His most recent work has been in the games industry on Marvel Super Hero Squad, but this month Royden is making a triumphant return to comics with Rust, a story set in a prairie town after a rather different type of world war. We caught up with Royden to discuss his career so far, the time he spent at VFS, and the big news from San Diego Comic Con about Rust.
Hi, Royden. You've had quite the varied career since graduating from Classical Animation. Let's start with your time in video games. Tell us how you got started in that industry. What makes it a good fit for classically-trained animators?
Royden: Basically I chose Classical Animation at a poor time in the industry. Feature length 2D films were literally halting production the year I graduated from VFS. The games industry in Seattle was hot and at the time there were still plenty of simple 2D games that required classically-trained animators. Once those projects also dried up, and 3D became affordable for most studios, I chose to move into 3D. Video games is a great way to earn a living at a steady job with benefits and long term goals, instead of working film to film, or show to show. And hell it's fun! Video games!
You've also worked for Zondervan. What were your responsibilities there?
Royden: I essentially contracted for Zondervan creating children's books and comics for their market. I did it alongside my day job in games. I was essentially writing and drawing stories.
Do you find it difficult switching between your various roles?
Royden: Absolutely. I was working 40 to 50 hours a week in games and then going home to work on my books. I've experimented with several schedules but I'm usually getting up early before work and doing some drawing. Games is really rewarding in that I'm working with other amazing artists all day long, collaborating and growing. Writing and drawing from my office at home is more solitary. Both experiences are rewarding.
As if that wasn't enough, you're also a comic book writer and illustrator. We'll get to Rust shortly, but tell us about your other titles. Have you always drawn comics? Is it common to find animators who do both?
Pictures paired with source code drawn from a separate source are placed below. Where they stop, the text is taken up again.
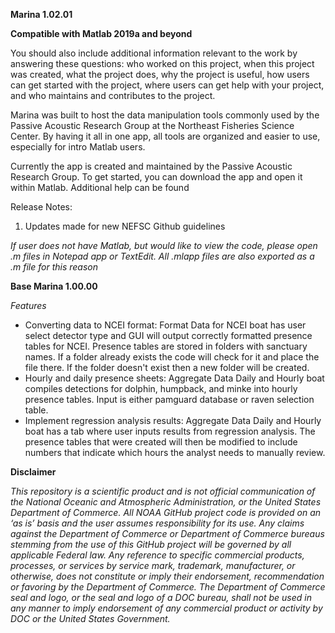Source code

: **Marina 1.02.01**

**Compatible with Matlab 2019a and beyond**

You should also include additional information relevant to the work by answering these questions: who worked on this project, when this project was created, what the project does, why the project is useful, how users can get started with the project, where users can get help with your project, and who maintains and contributes to the project.

Marina was built to host the data manipulation tools commonly used by the Passive Acoustic Research Group at the Northeast Fisheries Science Center. By having it all in one app, all tools are organized and easier to use, especially for intro Matlab users.

Currently the app is created and maintained by the Passive Acoustic Research Group. To get started, you can download the app and open it within Matlab. Additional help can be found

Release Notes:
1. Updates made for new NEFSC Github guidelines

*If user does not have Matlab, but would like to view the code, please open .m files in Notepad app or TextEdit. All .mlapp files are also exported as a .m file for this reason*

**Base Marina 1.00.00**

*Features*
- Converting data to NCEI format: Format Data for NCEI boat has user select detector type and GUI will output correctly formatted presence tables for NCEI. Presence tables are stored in folders with sanctuary names. If a folder already exists the code will check for it and place the file there. If the folder doesn't exist then a new folder will be created. 
- Hourly and daily presence sheets: Aggregate Data Daily and Hourly boat compiles detections for dolphin, humpback, and minke into hourly presence tables. Input is either pamguard database or raven selection table. 
- Implement regression analysis results: Aggregate Data Daily and Hourly boat has a tab where user inputs results from regression analysis. The presence tables that were created will then be modified to include numbers that indicate which hours the analyst needs to manually review.  

**Disclaimer**

*This repository is a scientific product and is not official communication of the National Oceanic and
Atmospheric Administration, or the United States Department of Commerce. All NOAA GitHub project code is
provided on an ‘as is’ basis and the user assumes responsibility for its use. Any claims against the Department of
Commerce or Department of Commerce bureaus stemming from the use of this GitHub project will be governed
by all applicable Federal law. Any reference to specific commercial products, processes, or services by service
mark, trademark, manufacturer, or otherwise, does not constitute or imply their endorsement, recommendation or
favoring by the Department of Commerce. The Department of Commerce seal and logo, or the seal and logo of a
DOC bureau, shall not be used in any manner to imply endorsement of any commercial product or activity by
DOC or the United States Government.*

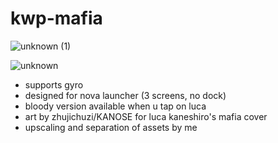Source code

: # kwp-mafia

![unknown (1)](https://user-images.githubusercontent.com/61857431/184546337-6a72c73d-2f5e-4c1a-9a16-eaf7611c5ca8.png)

![unknown](https://user-images.githubusercontent.com/61857431/184546340-ad620a0d-1b9f-4484-93d9-859d974ba7fb.png)

- supports gyro
- designed for nova launcher (3 screens, no dock)
- bloody version available when u tap on luca
- art by zhujichuzi/KANOSE for luca kaneshiro's mafia cover
- upscaling and separation of assets by me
Royden: I have always been interested in both comics and children's books, and I've pursued both at one time or another. My first venture into comics, and my first published book, was David. It was the story of David, the shepherd boy who penned the Psalms. It was a story I've always loved and I've never seen it retold very well. I find that most artists are pursuing something other then their actual vocation. Some animators are going home to paint on canvas. Some are going home to dabble in new mediums like iOS or Android entertainment. Others go home and draw comics.
Rust: Visitor in the Field is the first volume of your new series, set in a time just after a war you probably won't find in history books - and with what sound like steampunk elements. What were your inspirations for this world? And the story?
Royden: My inspiration for the world definitely came from my childhood; I grew up on the Canadian Prairies. I use to walk through the wheat fields with my Dad, and he'd pull wheat kernels off the stalks and teach me how to make chewing gum out of it. I love science fiction, robots, jet packs. I just mashed it up and tried to envision a story that would grab my attention.
The big news coming out of San Diego Comic-Con was that Fox has optioned the book for a movie. While movies based on comics have become commonplace now, was this something you even considered while creating it? Have you considered turning your other work into animated projects? (Rust will be live-action.)
Royden: Every creator sees film as the holy grail of entertainment and storytelling. I'm no different and I surely imagined a movie based on the book, but I never actually thought it would happen. It's overwhelming and exciting. I'm not thinking so much about past projects right now as much as I am about Rust. Rust still has a lot of work and a story to be told.
How did VFS prepare you for such a varied career?
Royden: None of this would have been possible without my education at VFS. I'm not kidding in the least. I think about my education there often and how I lucky I was to choose that program with the instructors I had.